- _Page text_:

Request for review: 6941923: RFE: Handling large log files produced by long running Java Applications

yumin.qi at oracle.com yumin.qi at oracle.com
Fri May 6 22:50:33 UTC 2011


  Hi, Ramki and all

   This is a new webrev for the changes.
   http://cr.openjdk.java.net/~minqi/6941923/webrev.04

   In this change, a class rotatingFileStream derived from fileStream 
used to handle log rotation. UseGCLogFileRotation is a must for doing gc 
log rotation, and it depends on other two flag setting for the rotation 
really to happen:

   To enable gc log rotation,
   -Xloggc:<filename> -XX:+UseGCLogFileRotation 
-XX:NumberOfGCLogFiles=<num_of_files> -XX:GCLogFileSize=<num_of_size>

   where num_of_files > 0 and num_of_size > 0
   Either one of above is 0 will lead to not having GC log rotation, 
this is the default as no changes.
   For NumberOfGCLogFiles=1, the log file name will be <filename>.0 and 
log output rotation happens in one file. For NumberOfGCLogFiles > 1, 
happens in multiple files.

- _Work request A_:
In the review request above, answer each question briefly:
(i) Which class is rotatingFileStream derived from?
(ii) What happens if either NumberOfGCLogFiles or GCLogFileSize is set to 0?
(iii) When NumberOfGCLogFiles=1, what is the log file name?
- _Work request B_: Carry the review request on gc log rotation forward from its last sentence, in the same voice.

- _Available data_:
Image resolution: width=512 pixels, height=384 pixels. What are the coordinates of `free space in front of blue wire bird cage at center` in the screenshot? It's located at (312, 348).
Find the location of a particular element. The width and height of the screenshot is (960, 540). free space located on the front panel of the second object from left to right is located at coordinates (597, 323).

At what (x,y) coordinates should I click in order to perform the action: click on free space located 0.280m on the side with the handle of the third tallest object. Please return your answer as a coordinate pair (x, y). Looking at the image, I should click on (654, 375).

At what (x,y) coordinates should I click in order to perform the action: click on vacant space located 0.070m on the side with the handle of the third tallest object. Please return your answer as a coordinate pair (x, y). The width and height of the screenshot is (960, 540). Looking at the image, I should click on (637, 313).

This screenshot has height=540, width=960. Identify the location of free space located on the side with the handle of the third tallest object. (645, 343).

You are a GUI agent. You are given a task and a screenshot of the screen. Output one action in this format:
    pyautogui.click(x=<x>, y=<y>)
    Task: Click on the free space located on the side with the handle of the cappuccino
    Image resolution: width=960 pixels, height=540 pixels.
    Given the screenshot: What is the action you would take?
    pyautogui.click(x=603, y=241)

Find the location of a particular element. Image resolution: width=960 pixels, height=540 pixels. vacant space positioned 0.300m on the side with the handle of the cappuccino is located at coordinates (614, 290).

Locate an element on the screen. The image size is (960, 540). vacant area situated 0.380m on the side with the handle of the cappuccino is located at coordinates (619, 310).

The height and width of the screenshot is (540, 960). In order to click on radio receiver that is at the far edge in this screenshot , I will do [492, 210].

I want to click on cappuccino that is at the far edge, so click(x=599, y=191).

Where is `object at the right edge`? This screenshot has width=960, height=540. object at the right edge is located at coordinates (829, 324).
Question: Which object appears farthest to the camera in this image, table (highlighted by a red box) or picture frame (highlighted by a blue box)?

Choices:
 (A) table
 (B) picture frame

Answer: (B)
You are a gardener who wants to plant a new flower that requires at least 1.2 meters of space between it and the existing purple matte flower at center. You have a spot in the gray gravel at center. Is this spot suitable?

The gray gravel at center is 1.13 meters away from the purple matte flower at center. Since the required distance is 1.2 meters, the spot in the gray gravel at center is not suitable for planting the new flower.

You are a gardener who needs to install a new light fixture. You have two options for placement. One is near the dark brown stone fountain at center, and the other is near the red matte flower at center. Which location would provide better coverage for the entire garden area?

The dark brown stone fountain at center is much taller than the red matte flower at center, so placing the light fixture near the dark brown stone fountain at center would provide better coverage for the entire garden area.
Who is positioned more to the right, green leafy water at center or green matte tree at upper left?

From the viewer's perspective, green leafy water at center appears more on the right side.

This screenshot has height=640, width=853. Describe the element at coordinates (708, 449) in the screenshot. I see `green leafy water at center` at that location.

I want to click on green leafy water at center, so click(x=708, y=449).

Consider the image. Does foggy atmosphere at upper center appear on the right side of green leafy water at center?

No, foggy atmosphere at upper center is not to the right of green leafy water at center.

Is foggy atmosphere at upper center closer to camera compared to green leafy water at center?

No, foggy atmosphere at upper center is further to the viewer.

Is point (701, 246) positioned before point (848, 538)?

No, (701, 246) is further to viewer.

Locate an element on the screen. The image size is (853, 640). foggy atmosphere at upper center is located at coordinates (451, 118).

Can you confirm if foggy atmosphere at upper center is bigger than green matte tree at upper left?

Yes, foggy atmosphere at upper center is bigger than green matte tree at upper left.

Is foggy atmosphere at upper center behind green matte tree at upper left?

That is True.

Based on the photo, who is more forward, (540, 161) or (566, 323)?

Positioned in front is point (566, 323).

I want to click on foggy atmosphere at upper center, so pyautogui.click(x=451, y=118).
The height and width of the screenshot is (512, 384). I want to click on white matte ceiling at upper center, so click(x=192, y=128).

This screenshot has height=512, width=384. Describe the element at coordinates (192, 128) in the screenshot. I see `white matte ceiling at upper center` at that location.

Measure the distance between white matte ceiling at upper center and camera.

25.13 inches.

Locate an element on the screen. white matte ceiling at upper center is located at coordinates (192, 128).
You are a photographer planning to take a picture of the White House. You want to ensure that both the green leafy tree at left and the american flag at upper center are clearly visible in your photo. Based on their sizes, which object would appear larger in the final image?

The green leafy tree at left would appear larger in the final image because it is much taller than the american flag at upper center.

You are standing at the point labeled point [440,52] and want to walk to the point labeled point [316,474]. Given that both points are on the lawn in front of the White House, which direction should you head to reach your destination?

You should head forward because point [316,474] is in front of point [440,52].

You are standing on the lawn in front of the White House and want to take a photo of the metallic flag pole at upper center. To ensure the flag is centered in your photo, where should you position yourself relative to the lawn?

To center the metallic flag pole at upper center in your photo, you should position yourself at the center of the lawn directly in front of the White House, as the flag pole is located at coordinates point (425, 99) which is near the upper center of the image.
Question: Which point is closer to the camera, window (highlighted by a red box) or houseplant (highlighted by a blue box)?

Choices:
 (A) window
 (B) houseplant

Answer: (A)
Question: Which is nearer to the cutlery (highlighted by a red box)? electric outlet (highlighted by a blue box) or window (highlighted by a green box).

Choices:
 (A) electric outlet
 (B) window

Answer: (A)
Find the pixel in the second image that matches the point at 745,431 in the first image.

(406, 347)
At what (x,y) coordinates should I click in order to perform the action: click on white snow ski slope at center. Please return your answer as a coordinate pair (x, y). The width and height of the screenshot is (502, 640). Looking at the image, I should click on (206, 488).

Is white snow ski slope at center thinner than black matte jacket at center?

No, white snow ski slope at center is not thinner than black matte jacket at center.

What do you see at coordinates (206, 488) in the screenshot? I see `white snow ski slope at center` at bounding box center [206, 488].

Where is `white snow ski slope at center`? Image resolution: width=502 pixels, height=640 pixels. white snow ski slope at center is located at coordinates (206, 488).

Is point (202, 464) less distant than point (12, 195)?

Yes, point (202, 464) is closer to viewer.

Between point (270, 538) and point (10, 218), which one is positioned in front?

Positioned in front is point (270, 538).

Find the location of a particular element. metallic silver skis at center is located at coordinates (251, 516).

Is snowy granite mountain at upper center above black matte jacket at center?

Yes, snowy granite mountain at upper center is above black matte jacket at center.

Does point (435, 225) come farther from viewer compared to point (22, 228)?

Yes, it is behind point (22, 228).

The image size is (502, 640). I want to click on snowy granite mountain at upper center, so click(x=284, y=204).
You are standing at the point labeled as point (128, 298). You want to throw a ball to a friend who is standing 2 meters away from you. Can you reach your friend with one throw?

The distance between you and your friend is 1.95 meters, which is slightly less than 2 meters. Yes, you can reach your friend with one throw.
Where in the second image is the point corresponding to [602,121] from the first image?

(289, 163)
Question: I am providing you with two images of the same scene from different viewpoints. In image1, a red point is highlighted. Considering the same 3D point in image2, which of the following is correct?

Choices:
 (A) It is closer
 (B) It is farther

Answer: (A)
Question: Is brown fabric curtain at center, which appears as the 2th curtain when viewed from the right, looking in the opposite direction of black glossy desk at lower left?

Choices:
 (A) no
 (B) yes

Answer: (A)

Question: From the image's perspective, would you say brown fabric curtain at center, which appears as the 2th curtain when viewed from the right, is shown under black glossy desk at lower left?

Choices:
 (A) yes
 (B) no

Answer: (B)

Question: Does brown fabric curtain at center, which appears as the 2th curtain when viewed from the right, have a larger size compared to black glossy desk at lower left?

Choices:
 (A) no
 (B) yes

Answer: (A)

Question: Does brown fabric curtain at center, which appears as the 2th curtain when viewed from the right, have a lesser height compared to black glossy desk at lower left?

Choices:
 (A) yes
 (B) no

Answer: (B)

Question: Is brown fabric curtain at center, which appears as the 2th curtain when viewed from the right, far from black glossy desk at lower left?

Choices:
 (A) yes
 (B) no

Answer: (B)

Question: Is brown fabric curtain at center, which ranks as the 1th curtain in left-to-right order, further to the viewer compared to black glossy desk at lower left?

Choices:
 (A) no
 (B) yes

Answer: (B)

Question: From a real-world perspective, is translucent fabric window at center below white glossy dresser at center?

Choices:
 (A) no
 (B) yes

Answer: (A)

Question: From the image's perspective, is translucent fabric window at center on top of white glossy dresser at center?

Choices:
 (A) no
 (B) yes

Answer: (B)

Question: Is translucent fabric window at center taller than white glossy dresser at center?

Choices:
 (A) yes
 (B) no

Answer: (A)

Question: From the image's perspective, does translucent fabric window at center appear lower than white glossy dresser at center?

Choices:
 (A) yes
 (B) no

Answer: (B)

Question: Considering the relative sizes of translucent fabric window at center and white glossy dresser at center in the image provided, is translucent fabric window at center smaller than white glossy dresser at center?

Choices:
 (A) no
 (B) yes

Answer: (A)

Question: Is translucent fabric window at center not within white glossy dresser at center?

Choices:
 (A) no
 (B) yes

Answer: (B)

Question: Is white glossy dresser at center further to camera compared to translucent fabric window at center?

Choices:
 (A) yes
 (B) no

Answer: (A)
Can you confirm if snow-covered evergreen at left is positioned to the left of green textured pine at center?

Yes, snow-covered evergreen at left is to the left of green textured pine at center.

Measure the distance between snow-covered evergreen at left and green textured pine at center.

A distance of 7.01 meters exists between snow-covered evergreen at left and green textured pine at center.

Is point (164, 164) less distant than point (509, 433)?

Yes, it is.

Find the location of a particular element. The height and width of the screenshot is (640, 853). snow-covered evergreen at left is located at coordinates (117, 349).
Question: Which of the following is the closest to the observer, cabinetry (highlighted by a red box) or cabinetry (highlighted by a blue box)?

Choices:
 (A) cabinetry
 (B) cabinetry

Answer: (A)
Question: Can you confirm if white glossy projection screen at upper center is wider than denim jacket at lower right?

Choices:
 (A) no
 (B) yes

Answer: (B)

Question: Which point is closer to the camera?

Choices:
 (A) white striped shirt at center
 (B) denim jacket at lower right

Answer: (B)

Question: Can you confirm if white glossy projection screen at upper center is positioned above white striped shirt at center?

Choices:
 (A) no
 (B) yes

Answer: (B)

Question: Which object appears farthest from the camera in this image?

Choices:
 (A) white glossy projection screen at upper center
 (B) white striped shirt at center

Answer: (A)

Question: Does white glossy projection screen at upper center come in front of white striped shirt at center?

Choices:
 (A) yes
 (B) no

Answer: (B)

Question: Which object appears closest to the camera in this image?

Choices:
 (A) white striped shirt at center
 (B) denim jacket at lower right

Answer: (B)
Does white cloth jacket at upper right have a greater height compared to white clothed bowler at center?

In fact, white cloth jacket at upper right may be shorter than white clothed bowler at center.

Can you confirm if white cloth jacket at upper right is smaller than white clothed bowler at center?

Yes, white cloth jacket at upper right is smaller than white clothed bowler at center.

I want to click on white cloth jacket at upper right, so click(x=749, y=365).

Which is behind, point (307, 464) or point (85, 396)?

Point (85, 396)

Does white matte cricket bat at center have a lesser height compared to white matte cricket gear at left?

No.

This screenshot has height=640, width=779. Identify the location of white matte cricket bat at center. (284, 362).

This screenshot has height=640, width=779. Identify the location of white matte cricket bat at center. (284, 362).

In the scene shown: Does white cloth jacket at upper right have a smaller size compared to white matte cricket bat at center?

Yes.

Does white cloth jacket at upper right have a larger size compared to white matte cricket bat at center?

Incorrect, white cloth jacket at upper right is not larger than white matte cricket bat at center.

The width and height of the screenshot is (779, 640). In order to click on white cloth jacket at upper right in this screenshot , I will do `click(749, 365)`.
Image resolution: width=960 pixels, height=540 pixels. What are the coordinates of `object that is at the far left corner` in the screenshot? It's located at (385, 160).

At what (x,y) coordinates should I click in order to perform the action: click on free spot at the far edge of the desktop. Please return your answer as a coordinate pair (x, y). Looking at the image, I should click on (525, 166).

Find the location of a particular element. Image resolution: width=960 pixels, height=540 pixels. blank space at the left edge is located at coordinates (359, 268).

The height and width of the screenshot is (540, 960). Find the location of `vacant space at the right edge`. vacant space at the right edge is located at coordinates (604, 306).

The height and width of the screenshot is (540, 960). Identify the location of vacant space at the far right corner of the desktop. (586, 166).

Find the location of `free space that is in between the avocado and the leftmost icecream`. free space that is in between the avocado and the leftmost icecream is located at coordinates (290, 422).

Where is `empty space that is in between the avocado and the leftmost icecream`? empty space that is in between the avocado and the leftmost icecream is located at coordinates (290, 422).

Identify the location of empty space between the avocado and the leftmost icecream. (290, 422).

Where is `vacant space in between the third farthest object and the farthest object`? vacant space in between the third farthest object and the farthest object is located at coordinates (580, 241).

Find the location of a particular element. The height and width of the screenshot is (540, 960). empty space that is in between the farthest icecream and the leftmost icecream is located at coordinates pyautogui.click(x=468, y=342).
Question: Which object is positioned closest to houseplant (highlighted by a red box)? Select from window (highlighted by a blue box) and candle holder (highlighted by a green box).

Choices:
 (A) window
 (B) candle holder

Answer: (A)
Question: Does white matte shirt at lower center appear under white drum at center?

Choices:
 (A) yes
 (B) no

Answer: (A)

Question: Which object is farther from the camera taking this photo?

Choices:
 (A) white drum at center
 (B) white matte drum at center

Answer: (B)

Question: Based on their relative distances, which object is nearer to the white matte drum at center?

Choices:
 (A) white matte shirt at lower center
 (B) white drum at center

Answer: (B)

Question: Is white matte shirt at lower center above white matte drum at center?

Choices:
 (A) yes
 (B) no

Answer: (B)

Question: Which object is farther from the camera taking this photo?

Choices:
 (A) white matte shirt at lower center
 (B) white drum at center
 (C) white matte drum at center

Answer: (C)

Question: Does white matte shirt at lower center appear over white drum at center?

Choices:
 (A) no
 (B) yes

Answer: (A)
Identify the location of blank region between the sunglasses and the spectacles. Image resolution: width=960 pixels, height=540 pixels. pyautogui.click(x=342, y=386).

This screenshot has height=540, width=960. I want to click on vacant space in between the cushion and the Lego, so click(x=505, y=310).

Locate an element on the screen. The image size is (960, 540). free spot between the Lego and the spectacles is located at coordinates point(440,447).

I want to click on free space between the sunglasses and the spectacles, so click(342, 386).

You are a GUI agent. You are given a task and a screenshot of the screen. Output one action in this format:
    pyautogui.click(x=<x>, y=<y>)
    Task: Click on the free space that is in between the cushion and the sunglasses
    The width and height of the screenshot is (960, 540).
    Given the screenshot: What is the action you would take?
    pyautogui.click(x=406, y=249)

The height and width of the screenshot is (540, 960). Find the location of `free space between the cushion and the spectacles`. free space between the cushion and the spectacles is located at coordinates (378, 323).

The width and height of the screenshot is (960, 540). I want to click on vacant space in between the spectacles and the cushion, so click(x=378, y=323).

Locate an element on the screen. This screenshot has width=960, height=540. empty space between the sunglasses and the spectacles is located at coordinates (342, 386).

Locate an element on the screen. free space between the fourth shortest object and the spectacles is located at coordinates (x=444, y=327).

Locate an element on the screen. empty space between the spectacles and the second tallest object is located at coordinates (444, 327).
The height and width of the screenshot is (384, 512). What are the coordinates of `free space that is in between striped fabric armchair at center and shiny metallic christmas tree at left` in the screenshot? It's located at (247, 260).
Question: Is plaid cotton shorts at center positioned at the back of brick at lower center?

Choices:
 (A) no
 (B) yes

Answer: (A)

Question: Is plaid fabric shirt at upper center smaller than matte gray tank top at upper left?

- _Exercise answer A_:
(i) fileStream
(ii) No GC log rotation takes place, which is the default behavior.
(iii) <filename>.0

- _Exercise answer B_:
   filename must be provided or rotation will not set.

   I added another flag, MinGCLogFileSize, this is for test purpose, to 
make the test case can run in a short period to verify the code changes. 
Default value is 32MB, if GCLogFileSize set to less than this number, it 
will be set to MinGCLogFileSize.

   As mentioned, a test case added to verify the result.

Thanks
Yumin

On 5/5/2011 9:35 AM, Y. S. Ramakrishna wrote:
>
> Hi Yumin --
>
> On 05/05/11 08:38, Yumin Qi wrote:
> ...
>> So, default behavior not changed if GCLogFileSize=0 and 
>> NumberOfGCLogFiles=0.
>> If #file > 0, but GCLogFileSize=0, it is still confused since we use 
>> file.0 and output to it at no limit. The #file seems only make sense 
>> for 1.
>
> Well, I was using a limit ordinal analogy here. When you reach the
> first limit ordinal, \omega, you will flip to the next file.
> Of course in real life we won't. But it's OK to do what you
> suggest below. It just entails extra args checking, which is fine too.
>
>>
>> I would like if #file > 0 and GCLogFileSize=0, we still keep current 
>> behavior - no rotation. (GCLogFileSize default is 0, no limit as you 
>> said).
>
> That's fine too.
>
>>
>> That is, if rotation stands, UseGCLogRotation ,must be true.
>> 1) If GCLogFileSize is default (0), no rotation; UseGCLogFileRotation 
>> is false
>> 2) If #file is default (0), no rotation.   UseGCLogFileRotation is 
>> false.
>
> OK; i am sure you will need to straighten this out in the
> CCC spec and spell out the restrictions if any on
> the allowed combinations etc.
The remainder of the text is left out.